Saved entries
━━━━━━━━
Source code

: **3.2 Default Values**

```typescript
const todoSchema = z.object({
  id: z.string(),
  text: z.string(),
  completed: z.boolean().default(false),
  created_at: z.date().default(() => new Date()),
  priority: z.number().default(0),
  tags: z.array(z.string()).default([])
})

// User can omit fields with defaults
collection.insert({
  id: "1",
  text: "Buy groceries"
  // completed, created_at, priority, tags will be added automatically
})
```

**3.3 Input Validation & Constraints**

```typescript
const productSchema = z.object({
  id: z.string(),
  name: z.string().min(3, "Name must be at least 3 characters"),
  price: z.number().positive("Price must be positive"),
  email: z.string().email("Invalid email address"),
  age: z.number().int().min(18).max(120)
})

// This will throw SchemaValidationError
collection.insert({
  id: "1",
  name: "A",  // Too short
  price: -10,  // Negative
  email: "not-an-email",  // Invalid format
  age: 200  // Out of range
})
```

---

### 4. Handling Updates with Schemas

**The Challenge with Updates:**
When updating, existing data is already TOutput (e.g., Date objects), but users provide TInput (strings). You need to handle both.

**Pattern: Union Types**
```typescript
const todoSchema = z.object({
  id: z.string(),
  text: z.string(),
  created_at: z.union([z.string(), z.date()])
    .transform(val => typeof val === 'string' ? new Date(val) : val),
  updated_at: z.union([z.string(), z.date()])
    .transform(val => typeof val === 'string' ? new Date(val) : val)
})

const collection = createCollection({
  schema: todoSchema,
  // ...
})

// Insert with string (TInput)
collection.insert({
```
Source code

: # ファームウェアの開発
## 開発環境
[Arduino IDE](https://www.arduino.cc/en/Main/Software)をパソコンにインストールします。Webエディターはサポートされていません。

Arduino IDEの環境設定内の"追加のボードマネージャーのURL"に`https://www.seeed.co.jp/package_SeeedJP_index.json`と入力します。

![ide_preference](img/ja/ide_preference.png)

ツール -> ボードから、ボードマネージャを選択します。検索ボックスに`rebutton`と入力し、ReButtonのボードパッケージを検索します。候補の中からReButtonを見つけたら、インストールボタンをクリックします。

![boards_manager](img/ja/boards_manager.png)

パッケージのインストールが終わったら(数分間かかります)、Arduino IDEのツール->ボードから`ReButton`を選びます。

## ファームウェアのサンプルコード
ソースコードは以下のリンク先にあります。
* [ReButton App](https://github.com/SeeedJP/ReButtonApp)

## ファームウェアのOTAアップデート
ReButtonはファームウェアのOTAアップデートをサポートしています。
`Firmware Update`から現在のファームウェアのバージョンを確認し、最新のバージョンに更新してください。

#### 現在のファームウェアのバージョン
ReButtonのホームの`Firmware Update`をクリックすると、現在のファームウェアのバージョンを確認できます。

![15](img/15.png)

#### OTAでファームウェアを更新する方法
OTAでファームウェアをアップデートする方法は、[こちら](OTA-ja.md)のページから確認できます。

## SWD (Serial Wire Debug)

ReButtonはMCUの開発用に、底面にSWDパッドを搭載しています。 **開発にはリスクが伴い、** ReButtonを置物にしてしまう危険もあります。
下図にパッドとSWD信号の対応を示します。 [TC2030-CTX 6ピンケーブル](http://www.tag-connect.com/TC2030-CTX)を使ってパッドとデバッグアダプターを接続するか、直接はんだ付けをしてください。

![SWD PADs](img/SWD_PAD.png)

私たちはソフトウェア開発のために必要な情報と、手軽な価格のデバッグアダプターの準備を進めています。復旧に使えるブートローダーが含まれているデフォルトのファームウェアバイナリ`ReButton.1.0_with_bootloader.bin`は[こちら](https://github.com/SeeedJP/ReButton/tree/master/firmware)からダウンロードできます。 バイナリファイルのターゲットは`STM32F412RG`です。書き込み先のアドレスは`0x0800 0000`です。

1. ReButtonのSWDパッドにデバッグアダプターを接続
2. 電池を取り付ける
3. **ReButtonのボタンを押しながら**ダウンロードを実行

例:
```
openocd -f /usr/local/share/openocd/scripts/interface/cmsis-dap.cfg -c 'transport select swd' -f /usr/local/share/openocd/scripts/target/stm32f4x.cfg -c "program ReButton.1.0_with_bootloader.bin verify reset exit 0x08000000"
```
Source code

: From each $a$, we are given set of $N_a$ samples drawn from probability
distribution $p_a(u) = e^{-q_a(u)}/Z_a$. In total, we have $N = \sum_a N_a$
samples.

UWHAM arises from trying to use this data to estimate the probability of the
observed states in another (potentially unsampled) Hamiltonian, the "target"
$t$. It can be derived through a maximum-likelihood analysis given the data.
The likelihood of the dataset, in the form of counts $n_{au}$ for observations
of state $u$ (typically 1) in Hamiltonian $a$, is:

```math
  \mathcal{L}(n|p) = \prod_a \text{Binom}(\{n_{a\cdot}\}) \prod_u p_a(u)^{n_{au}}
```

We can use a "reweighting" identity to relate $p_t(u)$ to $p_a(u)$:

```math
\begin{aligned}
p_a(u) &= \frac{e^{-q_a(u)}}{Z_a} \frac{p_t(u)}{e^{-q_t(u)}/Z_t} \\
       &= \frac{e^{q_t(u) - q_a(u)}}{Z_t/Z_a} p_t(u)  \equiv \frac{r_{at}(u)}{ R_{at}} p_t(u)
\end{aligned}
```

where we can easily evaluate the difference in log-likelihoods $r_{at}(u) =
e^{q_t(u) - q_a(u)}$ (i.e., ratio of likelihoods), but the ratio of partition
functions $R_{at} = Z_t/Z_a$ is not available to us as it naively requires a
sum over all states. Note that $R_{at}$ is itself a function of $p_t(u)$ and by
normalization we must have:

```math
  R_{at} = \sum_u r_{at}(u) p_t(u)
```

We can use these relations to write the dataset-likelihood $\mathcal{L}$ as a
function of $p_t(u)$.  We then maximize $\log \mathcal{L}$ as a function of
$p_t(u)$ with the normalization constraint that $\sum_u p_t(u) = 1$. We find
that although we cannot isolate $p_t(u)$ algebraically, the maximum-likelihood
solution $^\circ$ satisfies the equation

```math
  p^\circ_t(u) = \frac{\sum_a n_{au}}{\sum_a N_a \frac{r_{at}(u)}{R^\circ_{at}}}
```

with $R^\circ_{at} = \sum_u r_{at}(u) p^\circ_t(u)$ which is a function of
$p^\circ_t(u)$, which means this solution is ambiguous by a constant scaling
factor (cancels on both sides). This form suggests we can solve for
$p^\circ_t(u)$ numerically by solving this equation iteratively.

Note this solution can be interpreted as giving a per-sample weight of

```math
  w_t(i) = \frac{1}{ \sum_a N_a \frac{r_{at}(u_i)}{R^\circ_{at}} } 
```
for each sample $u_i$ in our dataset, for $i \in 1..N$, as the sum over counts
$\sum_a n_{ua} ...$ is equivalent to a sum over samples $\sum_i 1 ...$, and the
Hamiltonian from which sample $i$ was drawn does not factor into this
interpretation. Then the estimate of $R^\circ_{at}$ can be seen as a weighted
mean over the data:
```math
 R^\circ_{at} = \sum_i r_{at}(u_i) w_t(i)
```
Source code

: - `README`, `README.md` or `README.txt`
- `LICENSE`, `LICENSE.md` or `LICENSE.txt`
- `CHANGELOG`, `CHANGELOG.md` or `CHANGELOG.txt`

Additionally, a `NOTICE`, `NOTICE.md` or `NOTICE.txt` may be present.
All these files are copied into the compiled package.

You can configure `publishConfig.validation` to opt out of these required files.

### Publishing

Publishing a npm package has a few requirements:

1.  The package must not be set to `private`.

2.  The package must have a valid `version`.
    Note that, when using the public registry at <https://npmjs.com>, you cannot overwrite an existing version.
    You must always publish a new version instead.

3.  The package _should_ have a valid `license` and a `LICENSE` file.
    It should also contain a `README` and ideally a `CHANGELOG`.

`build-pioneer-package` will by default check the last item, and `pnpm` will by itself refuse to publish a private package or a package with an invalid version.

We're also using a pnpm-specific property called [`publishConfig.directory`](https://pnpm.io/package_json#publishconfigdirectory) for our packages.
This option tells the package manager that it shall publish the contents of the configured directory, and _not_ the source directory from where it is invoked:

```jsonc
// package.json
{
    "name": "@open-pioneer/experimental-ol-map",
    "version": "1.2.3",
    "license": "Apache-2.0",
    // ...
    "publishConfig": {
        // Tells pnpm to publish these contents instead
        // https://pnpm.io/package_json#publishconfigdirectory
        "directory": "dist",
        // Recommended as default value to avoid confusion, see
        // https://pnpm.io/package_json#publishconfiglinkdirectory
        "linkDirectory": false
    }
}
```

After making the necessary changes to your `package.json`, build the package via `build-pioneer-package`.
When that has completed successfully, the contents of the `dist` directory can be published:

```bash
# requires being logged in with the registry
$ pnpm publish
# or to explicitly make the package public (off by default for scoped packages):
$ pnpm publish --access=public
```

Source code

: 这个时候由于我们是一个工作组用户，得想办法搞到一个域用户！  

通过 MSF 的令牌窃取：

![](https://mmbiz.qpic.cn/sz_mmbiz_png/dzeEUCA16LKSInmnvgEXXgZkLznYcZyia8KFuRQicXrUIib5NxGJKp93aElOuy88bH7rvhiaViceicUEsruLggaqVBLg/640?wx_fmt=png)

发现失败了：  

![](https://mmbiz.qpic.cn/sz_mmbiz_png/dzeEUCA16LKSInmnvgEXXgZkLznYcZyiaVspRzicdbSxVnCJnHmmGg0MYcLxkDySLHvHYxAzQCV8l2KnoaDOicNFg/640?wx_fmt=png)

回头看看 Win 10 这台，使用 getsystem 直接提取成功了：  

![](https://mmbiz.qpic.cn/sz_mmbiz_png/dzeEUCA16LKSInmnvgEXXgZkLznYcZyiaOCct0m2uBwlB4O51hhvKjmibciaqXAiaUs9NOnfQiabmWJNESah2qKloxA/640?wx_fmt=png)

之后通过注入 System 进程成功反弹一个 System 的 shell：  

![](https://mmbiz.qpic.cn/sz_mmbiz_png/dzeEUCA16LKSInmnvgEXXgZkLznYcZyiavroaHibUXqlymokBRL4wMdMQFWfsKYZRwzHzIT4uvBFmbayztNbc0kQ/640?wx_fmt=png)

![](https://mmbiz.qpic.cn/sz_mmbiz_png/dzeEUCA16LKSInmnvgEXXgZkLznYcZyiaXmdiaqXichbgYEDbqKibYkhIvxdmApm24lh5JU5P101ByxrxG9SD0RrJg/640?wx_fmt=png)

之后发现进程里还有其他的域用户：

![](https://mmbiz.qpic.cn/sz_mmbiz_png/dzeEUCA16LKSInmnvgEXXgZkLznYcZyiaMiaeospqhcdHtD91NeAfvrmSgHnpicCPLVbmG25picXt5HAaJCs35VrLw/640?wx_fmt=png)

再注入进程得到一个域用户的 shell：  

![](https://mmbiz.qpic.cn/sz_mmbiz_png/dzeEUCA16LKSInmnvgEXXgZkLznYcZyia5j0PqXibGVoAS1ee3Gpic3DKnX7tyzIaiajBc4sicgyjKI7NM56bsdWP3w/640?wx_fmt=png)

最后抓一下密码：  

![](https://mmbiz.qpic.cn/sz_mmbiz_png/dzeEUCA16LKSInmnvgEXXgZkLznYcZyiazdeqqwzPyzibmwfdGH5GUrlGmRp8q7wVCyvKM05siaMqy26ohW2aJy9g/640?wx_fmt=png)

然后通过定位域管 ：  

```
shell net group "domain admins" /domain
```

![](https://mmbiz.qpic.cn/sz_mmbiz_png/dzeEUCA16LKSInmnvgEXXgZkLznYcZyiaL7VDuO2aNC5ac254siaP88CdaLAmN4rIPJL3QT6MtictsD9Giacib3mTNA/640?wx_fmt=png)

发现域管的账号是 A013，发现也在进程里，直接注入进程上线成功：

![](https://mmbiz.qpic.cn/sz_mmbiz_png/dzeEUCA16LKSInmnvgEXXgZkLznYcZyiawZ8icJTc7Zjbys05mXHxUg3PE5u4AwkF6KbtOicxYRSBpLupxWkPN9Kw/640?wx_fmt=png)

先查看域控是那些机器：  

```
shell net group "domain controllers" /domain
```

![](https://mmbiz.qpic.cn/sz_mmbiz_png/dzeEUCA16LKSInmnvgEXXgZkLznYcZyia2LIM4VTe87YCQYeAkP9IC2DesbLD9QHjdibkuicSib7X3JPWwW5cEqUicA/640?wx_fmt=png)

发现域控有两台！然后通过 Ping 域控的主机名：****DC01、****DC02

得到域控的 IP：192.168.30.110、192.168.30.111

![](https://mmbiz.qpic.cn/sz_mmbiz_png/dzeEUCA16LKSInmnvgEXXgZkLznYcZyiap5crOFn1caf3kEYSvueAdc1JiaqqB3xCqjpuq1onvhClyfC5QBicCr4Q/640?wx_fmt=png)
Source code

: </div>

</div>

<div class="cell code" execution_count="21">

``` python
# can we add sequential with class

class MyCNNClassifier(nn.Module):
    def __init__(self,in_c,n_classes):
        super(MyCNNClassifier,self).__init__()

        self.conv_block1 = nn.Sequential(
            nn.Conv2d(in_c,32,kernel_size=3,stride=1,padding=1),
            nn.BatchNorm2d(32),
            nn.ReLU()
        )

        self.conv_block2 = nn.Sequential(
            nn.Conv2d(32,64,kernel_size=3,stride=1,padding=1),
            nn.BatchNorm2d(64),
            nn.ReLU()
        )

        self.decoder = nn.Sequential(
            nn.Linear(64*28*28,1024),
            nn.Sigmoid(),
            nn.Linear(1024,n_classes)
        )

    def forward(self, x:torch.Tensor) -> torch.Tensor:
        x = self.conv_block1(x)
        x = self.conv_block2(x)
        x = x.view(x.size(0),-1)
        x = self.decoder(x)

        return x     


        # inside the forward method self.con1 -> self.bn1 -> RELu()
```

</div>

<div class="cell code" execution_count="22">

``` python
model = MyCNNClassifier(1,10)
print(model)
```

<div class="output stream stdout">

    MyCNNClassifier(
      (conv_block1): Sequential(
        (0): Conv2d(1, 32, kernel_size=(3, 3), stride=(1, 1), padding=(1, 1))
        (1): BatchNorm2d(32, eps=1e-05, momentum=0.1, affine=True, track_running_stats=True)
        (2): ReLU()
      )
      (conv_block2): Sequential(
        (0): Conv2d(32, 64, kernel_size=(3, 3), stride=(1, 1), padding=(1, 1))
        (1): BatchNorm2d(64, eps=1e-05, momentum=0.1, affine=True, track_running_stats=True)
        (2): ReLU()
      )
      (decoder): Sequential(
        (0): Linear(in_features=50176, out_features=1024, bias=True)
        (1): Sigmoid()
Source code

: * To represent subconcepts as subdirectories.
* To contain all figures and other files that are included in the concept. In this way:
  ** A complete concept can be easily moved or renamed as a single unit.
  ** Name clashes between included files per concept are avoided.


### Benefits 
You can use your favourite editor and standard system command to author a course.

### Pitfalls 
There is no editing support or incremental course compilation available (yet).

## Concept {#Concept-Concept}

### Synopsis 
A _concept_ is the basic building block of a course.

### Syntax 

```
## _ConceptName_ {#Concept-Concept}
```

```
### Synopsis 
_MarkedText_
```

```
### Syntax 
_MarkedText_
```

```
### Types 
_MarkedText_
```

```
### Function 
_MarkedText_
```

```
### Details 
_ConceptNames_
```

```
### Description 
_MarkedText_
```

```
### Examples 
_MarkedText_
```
━━━━━━━━
- [Exercise]
Extract all lines of the records above that include "easily".

- [Response area]
where we can easily evaluate the difference in log-likelihoods $r_{at}(u) =
  ** A complete concept can be easily moved or renamed as a single unit.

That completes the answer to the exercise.